*** Opening GIVEN ENTRIES ***

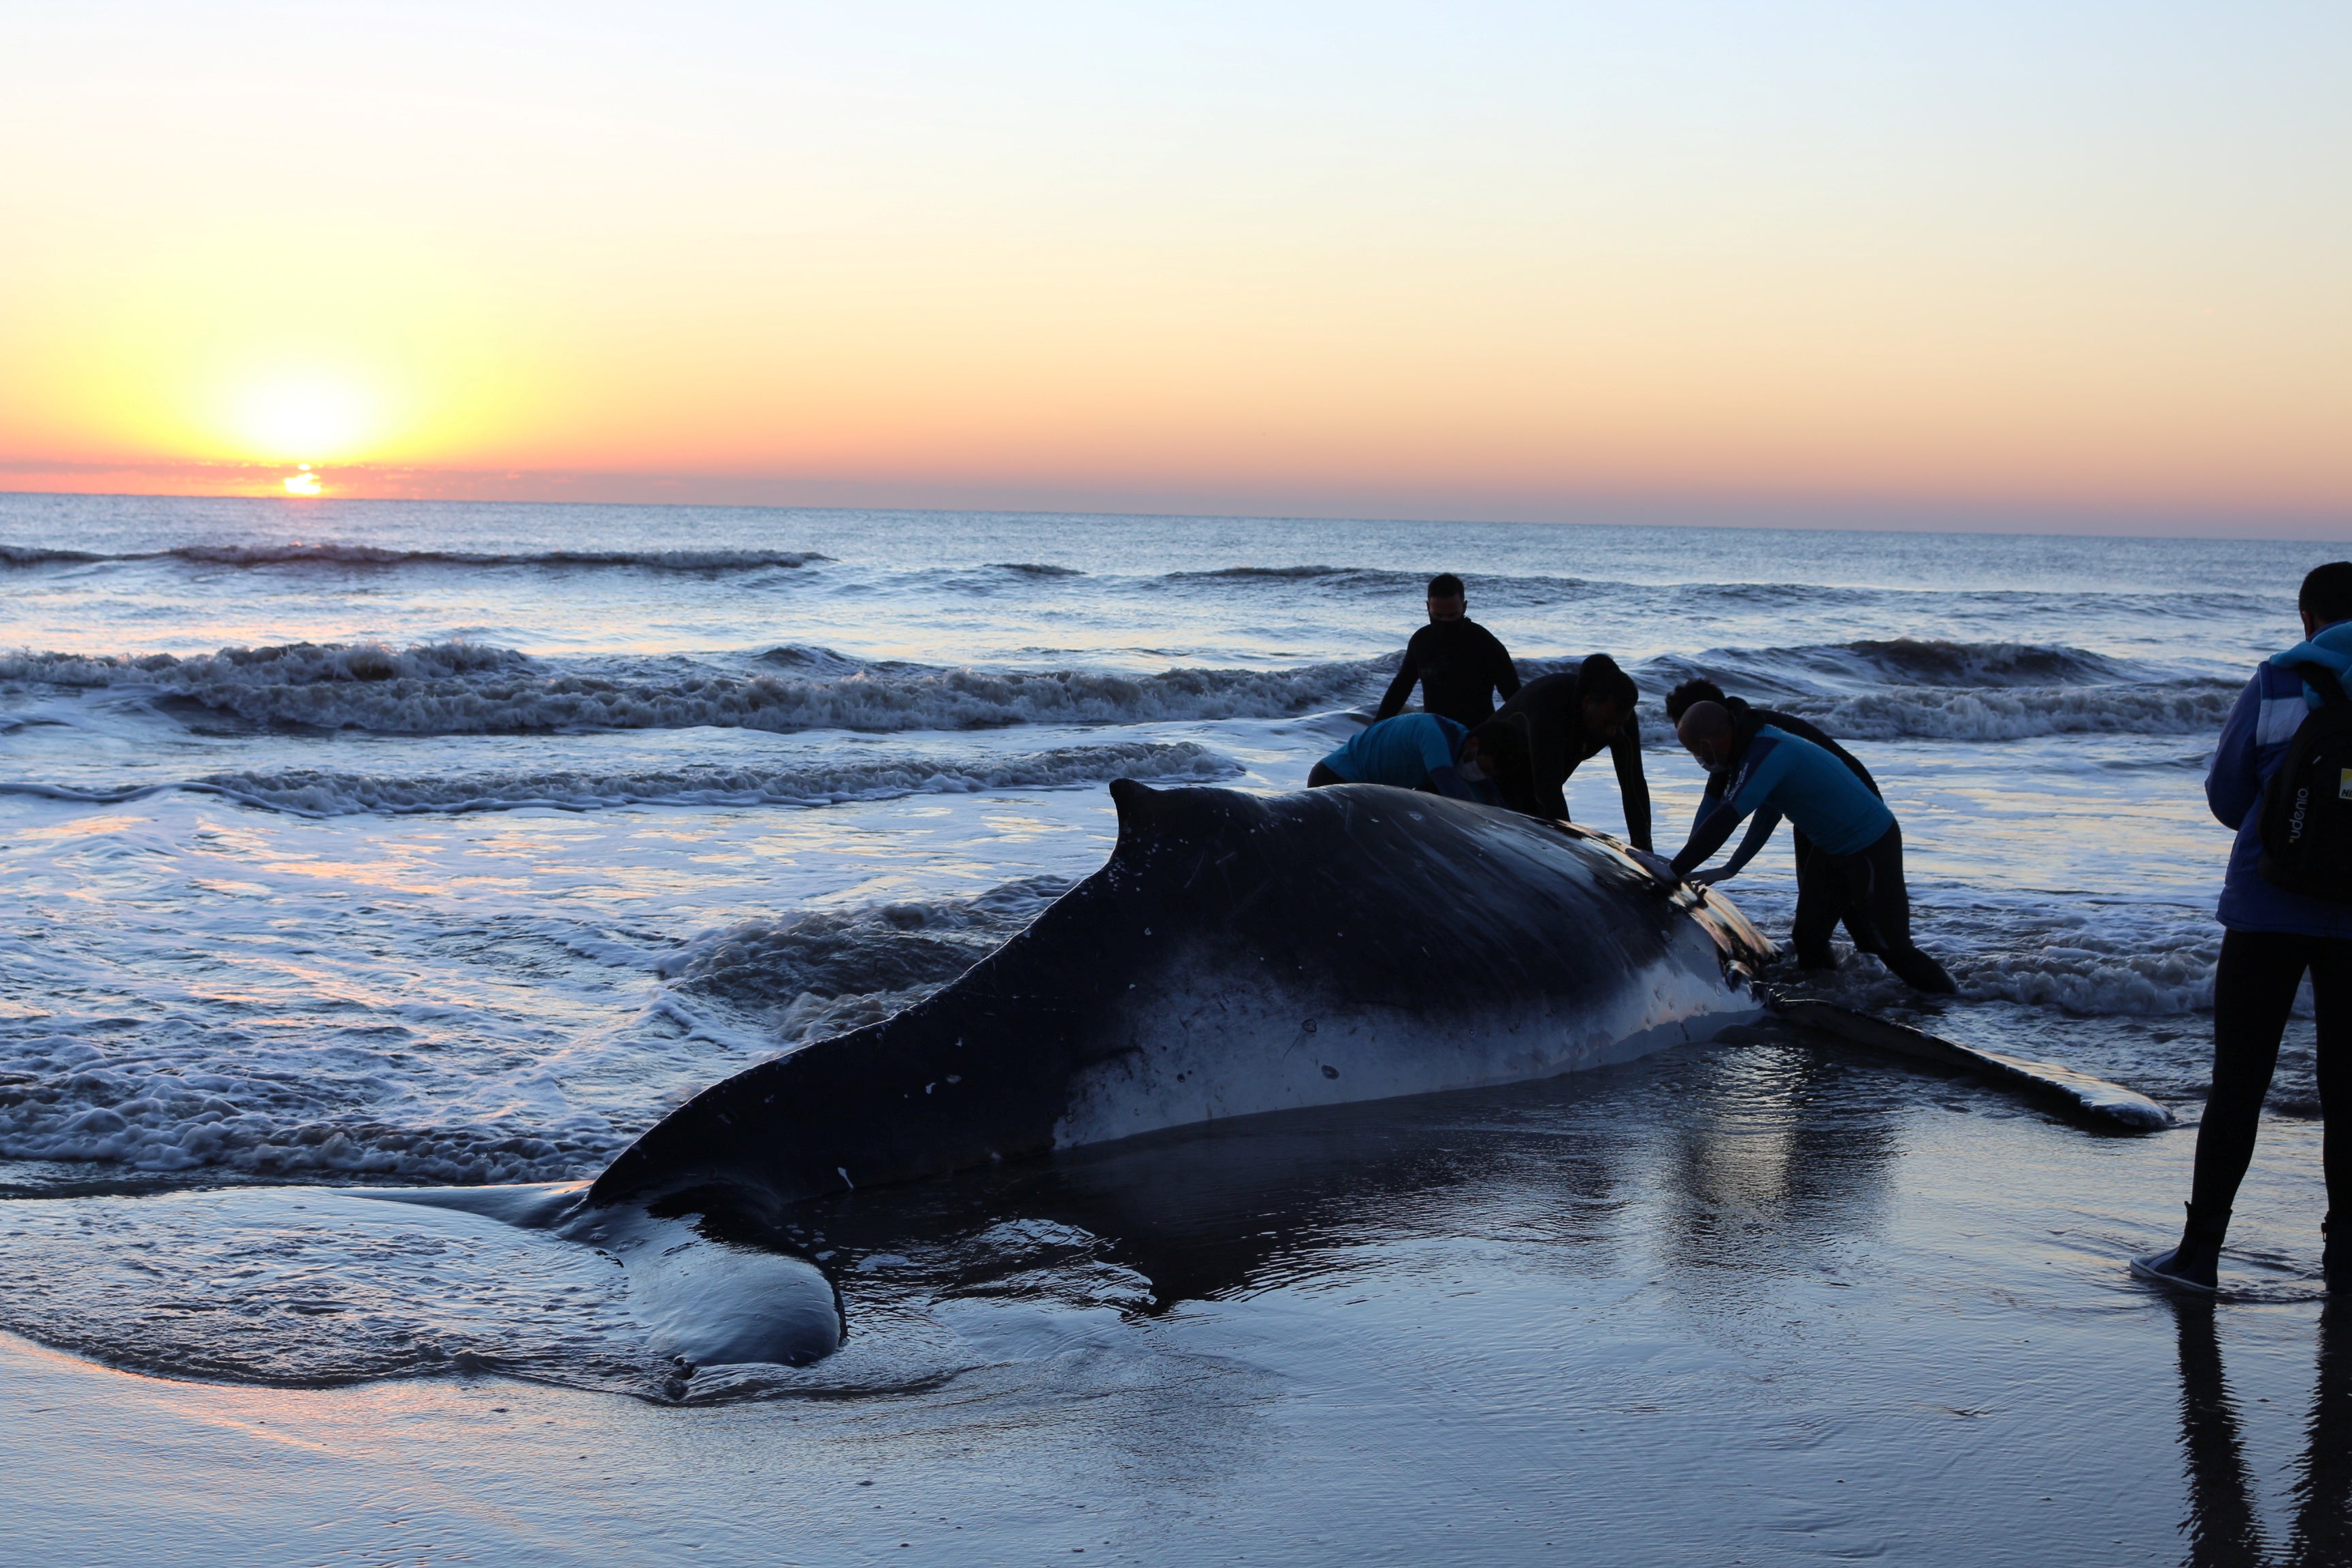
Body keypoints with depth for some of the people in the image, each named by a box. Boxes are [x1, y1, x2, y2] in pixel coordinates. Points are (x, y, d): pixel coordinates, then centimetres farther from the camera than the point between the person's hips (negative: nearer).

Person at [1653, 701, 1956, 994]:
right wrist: (1681, 863, 11)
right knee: (1808, 938, 9)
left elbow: (1724, 821, -36)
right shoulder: (1756, 744, 1)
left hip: (1871, 847, -9)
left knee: (1892, 947, -4)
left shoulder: (1766, 755, -29)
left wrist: (1675, 869, -33)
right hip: (1831, 847, 9)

*** Closing GIVEN ENTRIES ***

*TASK PROMPT*: Arrange each line of the data above into a Markdown table with the columns Row and Line, numbering the rows in order and skipping blank lines. Leave the picture out.

*EXERCISE SOLUTION*:
| Row | Line |
|---|---|
| 1 | Body keypoints with depth for some of the people in the image, each named by a box. Boxes are [x1, y1, x2, y2] in pixel coordinates. Points are (x, y, d): pixel coordinates, then centimetres farther from the camera than the point between the person's hips (negative: nearer). |
| 2 | Person at [1653, 701, 1956, 994]: |
| 3 | right wrist: (1681, 863, 11) |
| 4 | right knee: (1808, 938, 9) |
| 5 | left elbow: (1724, 821, -36) |
| 6 | right shoulder: (1756, 744, 1) |
| 7 | left hip: (1871, 847, -9) |
| 8 | left knee: (1892, 947, -4) |
| 9 | left shoulder: (1766, 755, -29) |
| 10 | left wrist: (1675, 869, -33) |
| 11 | right hip: (1831, 847, 9) |